データ全体で「Personal Website」を「Official Website」に置き換え、それ以外は変えずに全行を書き出すこと。画像は答えに含めない。
══ 元データ
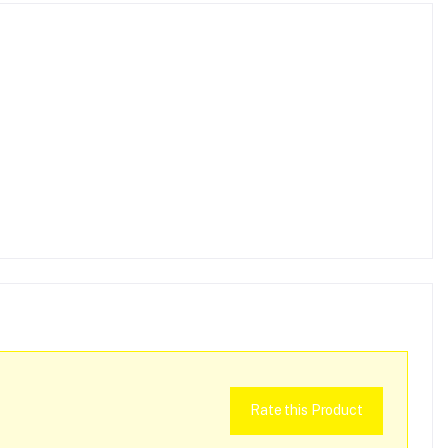
Rate this Product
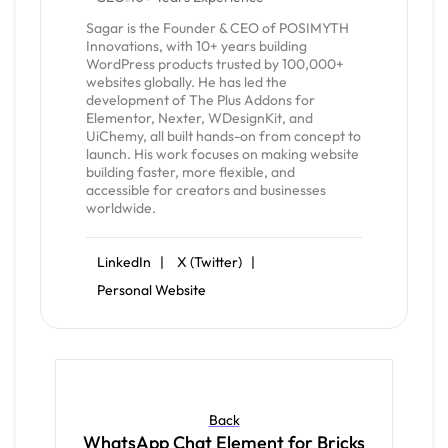
Sagar is the Founder & CEO of POSIMYTH
Innovations, with 10+ years building
WordPress products trusted by 100,000+
websites globally. He has led the
development of The Plus Addons for
Elementor, Nexter, WDesignKit, and
UiChemy, all built hands-on from concept to
launch. His work focuses on making website
building faster, more flexible, and
accessible for creators and businesses
worldwide.
LinkedIn |
X (Twitter) |
Personal Website
Back
WhatsApp Chat Element for Bricks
════
**期待される出力:**
Rate this Product
Sagar is the Founder & CEO of POSIMYTH
Innovations, with 10+ years building
WordPress products trusted by 100,000+
websites globally. He has led the
development of The Plus Addons for
Elementor, Nexter, WDesignKit, and
UiChemy, all built hands-on from concept to
launch. His work focuses on making website
building faster, more flexible, and
accessible for creators and businesses
worldwide.
LinkedIn |
X (Twitter) |
Official Website
Back
WhatsApp Chat Element for Bricks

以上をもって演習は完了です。